The NY Times posted a story about the SAT (owned by The College Board) and ACT and how they are changing in the next few years.
Big changes are coming to the nation’s two competing admissions tests.
Mr. Coleman, who became president last October, is intent on rethinking the SAT to make it an instrument that meshes with what students are learning in their classrooms. Meanwhile, the ACT, which has always been more curriculum-based, is the first of the two to move into the digital age. In adapting its test for the computer, ACT Inc. is tiptoeing past the fill-in-the-bubble Scantron sheets toward more creative, hands-on questions.
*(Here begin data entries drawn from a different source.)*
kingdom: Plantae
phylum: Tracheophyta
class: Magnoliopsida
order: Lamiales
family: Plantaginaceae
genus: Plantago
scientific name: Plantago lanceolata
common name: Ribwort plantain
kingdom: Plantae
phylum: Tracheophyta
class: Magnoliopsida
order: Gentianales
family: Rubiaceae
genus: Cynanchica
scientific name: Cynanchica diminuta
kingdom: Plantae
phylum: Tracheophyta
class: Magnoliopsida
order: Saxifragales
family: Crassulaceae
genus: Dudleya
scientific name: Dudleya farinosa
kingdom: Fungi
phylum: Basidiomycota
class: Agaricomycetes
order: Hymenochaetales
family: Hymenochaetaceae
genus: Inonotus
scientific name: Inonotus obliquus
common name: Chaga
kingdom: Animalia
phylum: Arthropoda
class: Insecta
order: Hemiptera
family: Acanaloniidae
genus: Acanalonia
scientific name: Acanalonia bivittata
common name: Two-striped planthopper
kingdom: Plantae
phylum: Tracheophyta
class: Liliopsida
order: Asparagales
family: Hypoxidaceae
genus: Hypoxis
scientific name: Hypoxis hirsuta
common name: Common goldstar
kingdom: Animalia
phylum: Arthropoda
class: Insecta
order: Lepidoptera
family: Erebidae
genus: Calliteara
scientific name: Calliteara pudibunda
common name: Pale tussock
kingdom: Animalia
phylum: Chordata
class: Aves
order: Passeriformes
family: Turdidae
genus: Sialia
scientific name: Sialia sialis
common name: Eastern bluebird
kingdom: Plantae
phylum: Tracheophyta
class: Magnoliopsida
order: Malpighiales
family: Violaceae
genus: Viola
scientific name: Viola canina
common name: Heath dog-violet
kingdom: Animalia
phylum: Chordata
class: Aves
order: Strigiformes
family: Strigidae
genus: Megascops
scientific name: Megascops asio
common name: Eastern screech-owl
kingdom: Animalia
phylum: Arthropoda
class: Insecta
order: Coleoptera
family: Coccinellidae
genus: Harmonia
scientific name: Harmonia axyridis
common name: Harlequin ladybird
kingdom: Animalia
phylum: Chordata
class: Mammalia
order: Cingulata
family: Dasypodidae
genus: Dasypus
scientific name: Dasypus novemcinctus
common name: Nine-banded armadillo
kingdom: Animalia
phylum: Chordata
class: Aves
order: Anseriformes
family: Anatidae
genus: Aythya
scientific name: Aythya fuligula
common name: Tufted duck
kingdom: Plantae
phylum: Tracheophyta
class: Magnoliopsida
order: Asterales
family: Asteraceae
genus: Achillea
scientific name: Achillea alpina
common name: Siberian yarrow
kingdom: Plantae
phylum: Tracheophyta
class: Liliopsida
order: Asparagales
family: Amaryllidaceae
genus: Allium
In their own ways, both organizations are striving to produce something beyond a college admissions test. ACT plans to start yearly testing as early as third grade to help guide students to college readiness. One of Mr. Coleman’s goals is for the College Board to help low-income students see broader college possibilities.
“The Common Core State Standards Initiative is led by the National Governors Association and the Council of Chief State School Officers, in partnership with ACT, the College Board, and Achieve.”
1. Chester Finn of the Fordham Foundation speculated that Smarter Balanced and PARCC Assessment Consortia may not be around forever.
“I expect that PARCC and Smarter Balanced (the two federally subsidized consortia of states that are developing new assessments meant to be aligned with Common Core standards) will fade away, eclipsed and supplanted by long-established yet fleet-footed testing firms that already possess the infrastructure, relationships, and durability that give them huge advantages in the competition for state and district business.”
Because education is a long-term process, a continuous process, we need to look at assessment as being in the service of education, by looking at it as a coherent system, not as just a point in time, but across time, within the whole educational process,”
A good system of assessment, Schmeiser said, would be used “earlier, to inform the educational process.”
If SAT truly were a competitor to ACT, they would need an “early” assessment system. Education Week asked Schmeiser, “Would the College Board seek to build a comprehensive system of tests, like the two federally funded state consortia [SBA and PARCC] are doing? (And like the ACT teamed up with Pearson to build?)
Schmeiser said only that the two consortia are doing “critically important work” that the College Board would “continue to support.”
“With the new redesign, the SAT seems likely to inch even closer in content to the ACT, which focuses more on grammar, usage and mechanics than on vocabulary.